Seekor burung mati yang 'dihidupkan' kembali sebagai robot membantu
ahli biologi AS mempelajari perilaku spesies burung pipit rawa.
Ilmuan di Duke University di North Carolina bekerja
dengan mahasiswa teknik dan seorang pengawet hewan untuk mengoperasikan
sayap dari seekor bangkai pipit rawa.
Mereka memprogram keping komputer Picaxe sederhana dan
membuat motor lurus kecil yang pas diletakkan didalam burung bernama
Robosparrow itu.
Mereka mempelajari perilaku agresif burung jantan dari spesies ini.
Eksperimen itu dilakukan selama dua bulan dan memberikan
para peneliti konfirmasi bahwa mengembangkan sayap adalah sinyal agresi
pejantan, kata Dr Rindy Anderson yang memimpin studi.
Proses perakitan robot burung itu memakan waktu sembilan bulan, kata Dr Anderson pada BBC.
"Kami harus dapat menggunakan piranti lunak komputer
untuk mengendalikan motor, untuk memprogramnya agar menggerakkan
sayapnya dalam waktu-waktu tertentu," kata dia.
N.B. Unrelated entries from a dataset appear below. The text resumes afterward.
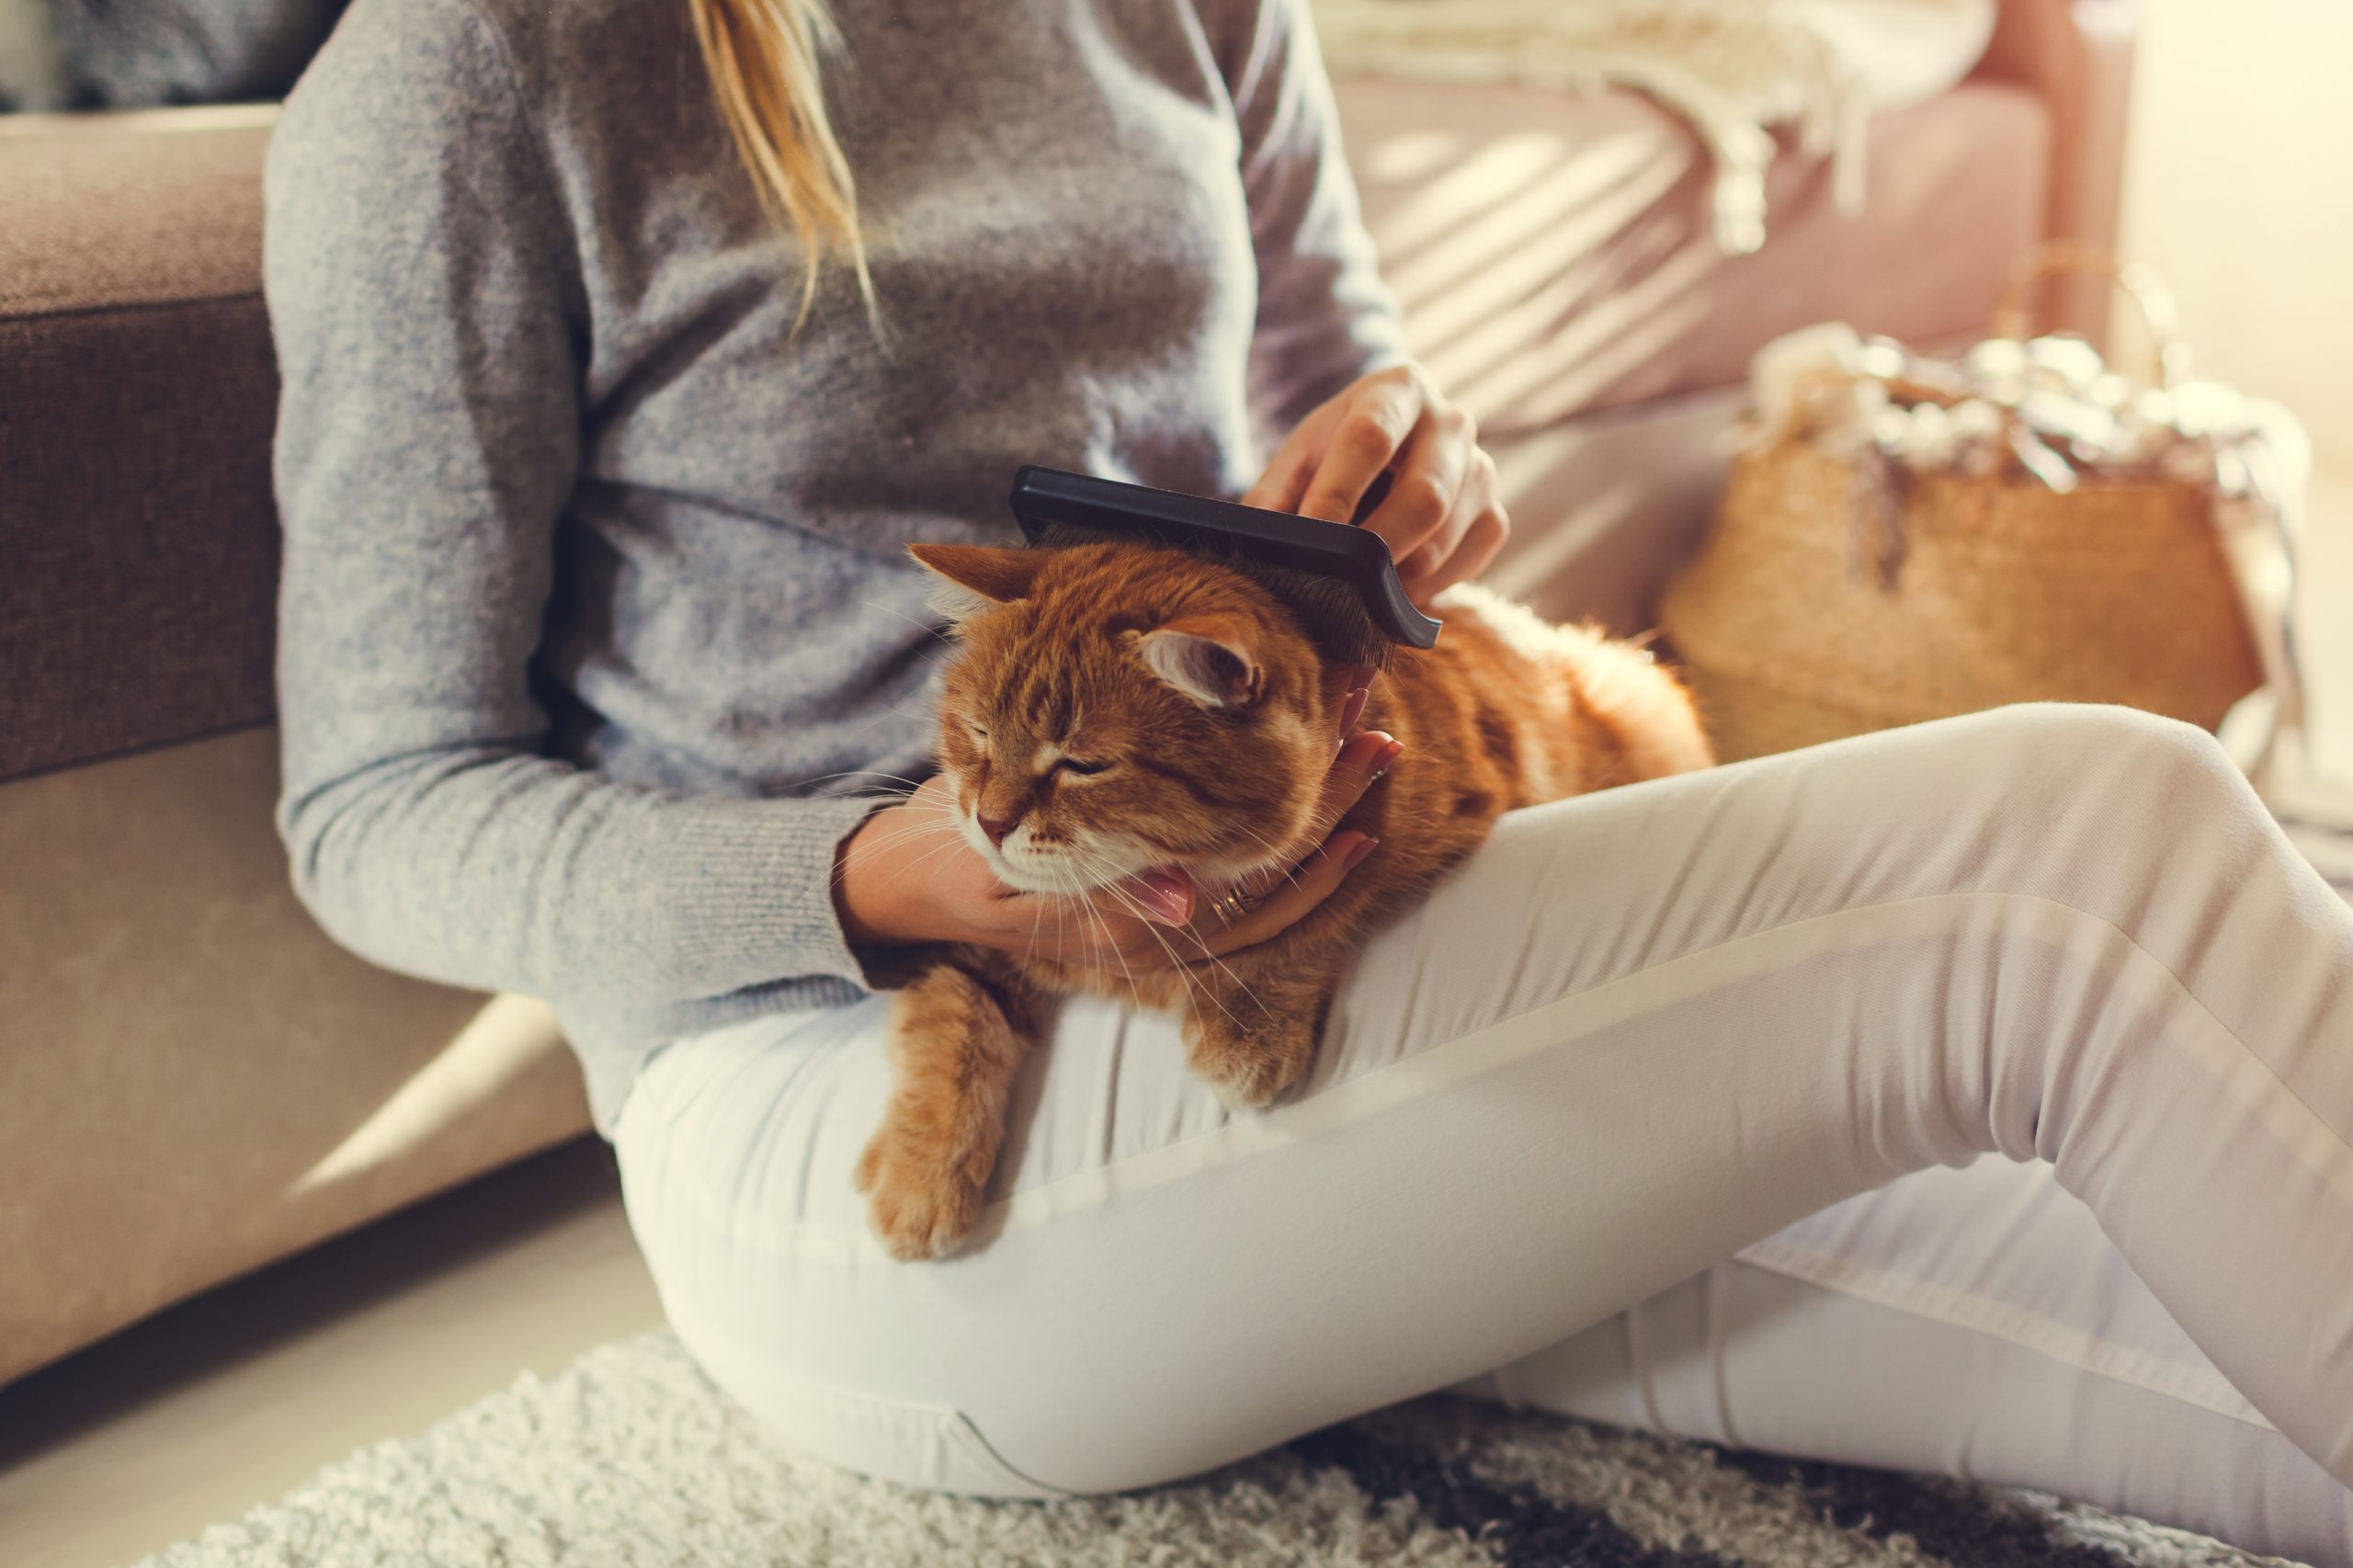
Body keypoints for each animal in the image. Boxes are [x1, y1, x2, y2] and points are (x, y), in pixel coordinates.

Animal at [851, 541, 1712, 1261]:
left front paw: (1245, 1024)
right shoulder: (959, 941)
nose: (990, 821)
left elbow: (1309, 917)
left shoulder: (1410, 826)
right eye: (977, 735)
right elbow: (947, 1029)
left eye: (1084, 765)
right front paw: (917, 1177)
"Itu bukan gerakan acak. Yang paling sulit adalah mendapatkan berbagai instrumen kecil."
Mengepakkan sayap
Dengan budget hanya sekitar $1.500 (Rp14 juta), Dr
Anderson mengatakan rencana awalnya adalah memodifikasi motor yang ada
dari pesawat berpengendali jarak jauh atau mobil tetapi mereka terlalu
besar untuk dimuat dalam burung berbobot hanya 18 gram itu.
"Teknisi kami membangun sebuah motor lurus dari prinsip
pertama, kemudian membuat miniatur ulang sampai kami mendapatkan alat
yang cukup kecil."
Begitu motor sudah pada tempatnya dan keping robot
diprogram, burung itu dikembalikan ke alam bebas dengan sistem suara
rahasia yang mengeluarkan bunyi-bunyian panggilan khas pipit rawa.
Robot itu dapat bertahan selama dua bulan tetapi selalu diserang, kata Dr Anderson.
"Kami tidak punya cadangan, setiap hari adalah harapan dan doa ia dapat bertahan dari 60 kali uji coba," tambahnya.
"Pada akhirnya kepalanya copot dan sayapnya berhenti bergerak."
Agresi pejantan
Burung-burung pejantan bersikap agresif pada Robosparrow baik saat sayapnya mengepak atau tidak.
"Hal itu mengkonfirmasi hipotesis kami bahwa perilaku
mengepakkan sayap menjadi isyarat komunikasi agresif pejantan," kata Dr
Anderson.
"Ini adalah kerja keras, para mahasiswa teknik belum pernah melakukannya sebelumnya, demikian pula pengawet hewan.
"Kami benar-benar hanya melakukan penelitian awal mengenai perilaku burung ini.|
Riset Dr Anderson telah dipublikasikan di jurnal Behavioral Ecology and Sociobiology.